No one is talking about how your choice of dev environment is going to impact all of the above processes.
I see a lot of hype, and a lot of hate, but not a lot of the pragmatic middle.
Yeah but that takes years to play out. Now developers are cranking out thousands of lines of “he doesn’t work here anymore” code every day.
https://www.invene.com/blog/limiting-developer-turnover has some data, that aligns with my own experience putting the average at 2 years.
I have been doing this a long time: my longest running piece of code was 20 years. My current is 10. Most of my code is long dead and replaced because businesses evolve, close, move on. A lot of my code was NEVER ment to be permanent. It solved a problem in a moment, it accomplished a task, fit for purpose and disposable (and riddled with cursing, manual loops and goofy exceptions just to get the job done).
Meanwhile I have seen a LOT of god awful code written by humans. Business running on things that are SO BAD that I still have shell shock that they ever worked.
AI is just a tool. It's going from hammers to nail guns. The people involved are still the ones who are ultimately accountable.
Valuable? Yep. World changing? Absolutely. The domain of people who haven't the slightest clue what they're doing? Not unless you enjoy lighting money on fire.
I interpret non-deterministic here as “an LLM will not produce the same output on the same input.” This is a) not true and b) not actually a problem.
a) LLMs are functions and appearances otherwise are due to how we use them
b) lots of traditional technologies which have none of the problems of LLMs are non-deterministic. E.g., symbolic non-deterministic algorithms.
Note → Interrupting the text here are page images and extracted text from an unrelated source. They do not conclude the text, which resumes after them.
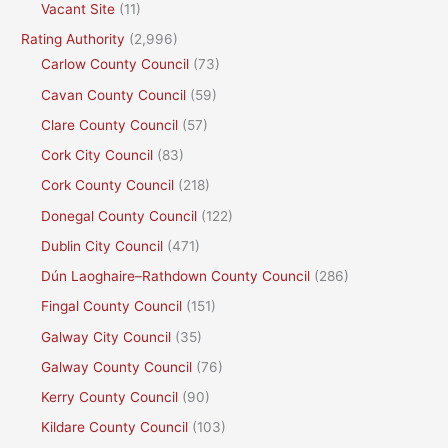
Vacant Site
(11)
Rating Authority
(2,996)
Carlow County Council
(73)
Cavan County Council
(59)
Clare County Council
(57)
Cork City Council
(83)
Cork County Council
(218)
Donegal County Council
(122)
Dublin City Council
(471)
Dún Laoghaire–Rathdown County Council
(286)
Fingal County Council
(151)
Galway City Council
(35)
Galway County Council
(76)
Kerry County Council
(90)
Kildare County Council
(103)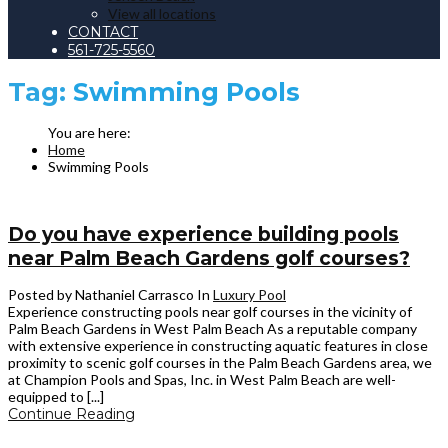
View all locations
CONTACT
561-725-5560
Tag:
Swimming Pools
Home
Swimming Pools
Do you have experience building pools
near Palm Beach Gardens golf courses?
Posted by Nathaniel Carrasco
In
Luxury Pool
Experience constructing pools near golf courses in the vicinity of
Palm Beach Gardens in West Palm Beach As a reputable company
with extensive experience in constructing aquatic features in close
proximity to scenic golf courses in the Palm Beach Gardens area, we
at Champion Pools and Spas, Inc. in West Palm Beach are well-
equipped to [...]
Continue Reading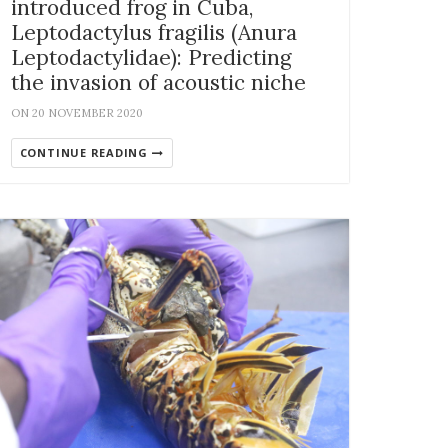
introduced frog in Cuba,
Leptodactylus fragilis (Anura
Leptodactylidae): Predicting
the invasion of acoustic niche
ON 20 NOVEMBER 2020
CONTINUE READING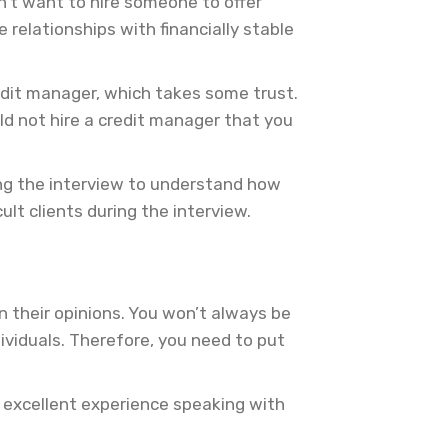
on’t want to hire someone to offer
relationships with financially stable
redit manager, which takes some trust.
ld not hire a credit manager that you
ring the interview to understand how
lt clients during the interview.
n their opinions. You won’t always be
ividuals. Therefore, you need to put
n excellent experience speaking with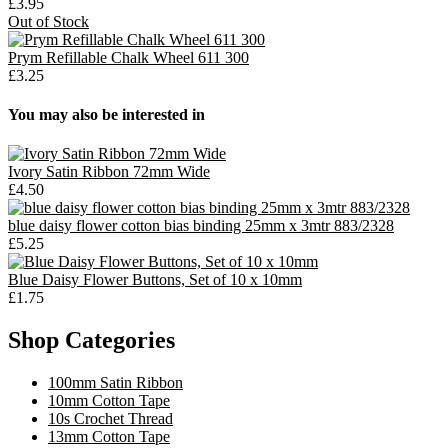
£3.95
Out of Stock
Prym Refillable Chalk Wheel 611 300
£3.25
You may also be interested in
Ivory Satin Ribbon 72mm Wide
£4.50
blue daisy flower cotton bias binding 25mm x 3mtr 883/2328
£5.25
Blue Daisy Flower Buttons, Set of 10 x 10mm
£1.75
Shop Categories
100mm Satin Ribbon
10mm Cotton Tape
10s Crochet Thread
13mm Cotton Tape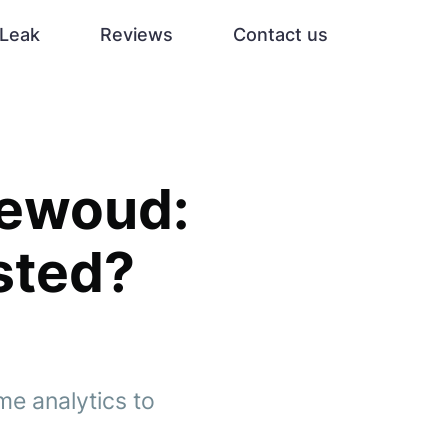
Leak
Reviews
Contact us
dewoud:
sted?
e analytics to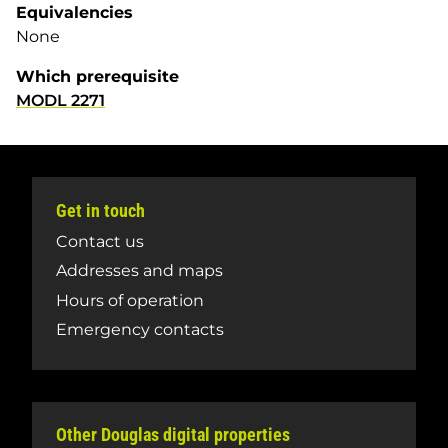
Equivalencies
None
Which prerequisite
MODL 2271
Get in touch
Contact us
Addresses and maps
Hours of operation
Emergency contacts
Other Douglas digital properties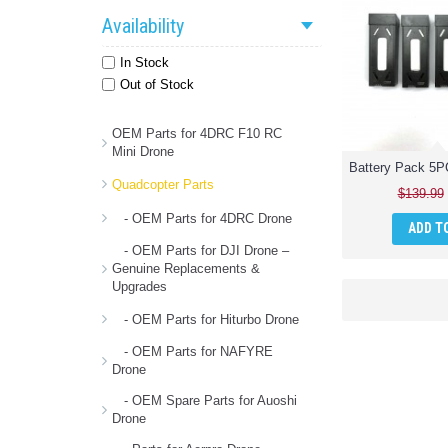
Availability
In Stock
Out of Stock
OEM Parts for 4DRC F10 RC
Mini Drone
Quadcopter Parts
$139.99
- OEM Parts for 4DRC Drone
ADD T
- OEM Parts for DJI Drone –
Genuine Replacements &
Upgrades
- OEM Parts for Hiturbo Drone
- OEM Parts for NAFYRE
Drone
- OEM Spare Parts for Auoshi
Drone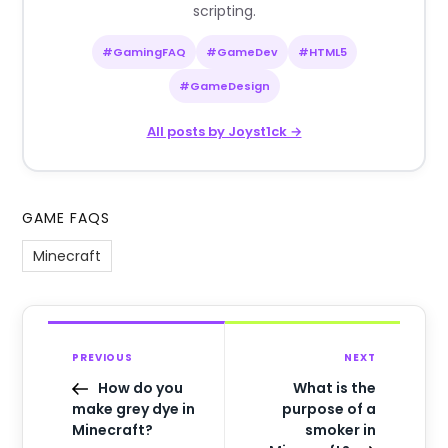
scripting.
#GamingFAQ
#GameDev
#HTML5
#GameDesign
All posts by Joyst1ck →
GAME FAQS
Minecraft
PREVIOUS
NEXT
How do you
What is the
make grey dye in
purpose of a
Minecraft?
smoker in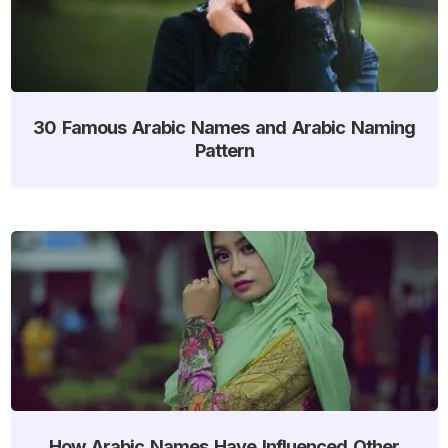
30 Famous Arabic Names and Arabic Naming
Pattern
How Arabic Names Have Influenced Other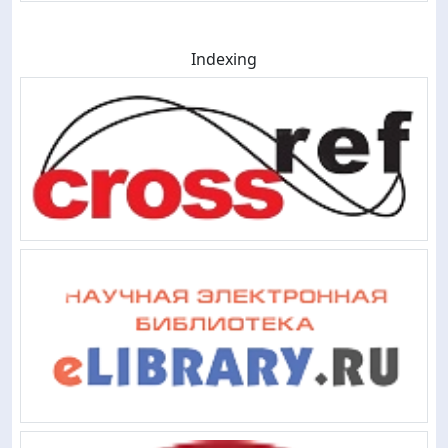
Indexing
Non-determinism isn’t the problem with LLMs. The problem is that there is no formal relationship between the input and output.
I remember being aghast at all the incomprehensible code and "do not modify" comments - and also at some of the devs who were like "isn't this great?".
I remember bailing out asap to another company where we wrote Java Swing and was so happy we could write UIs directly and a lot less code to understand. I'm feeling the same vibe these days with the "isn't it great?". Not really!
"In order to make machines significantly easier to use, it has been proposed (to try) to design machines that we could instruct in our native tongues. this would, admittedly, make the machines much more complicated, but, it was argued, by letting the machine carry a larger share of the burden, life would become easier for us. It sounds sensible provided you blame the obligation to use a formal symbolism as the source of your difficulties. But is the argument valid? I doubt."
"How to program if you cannot" has been solved now.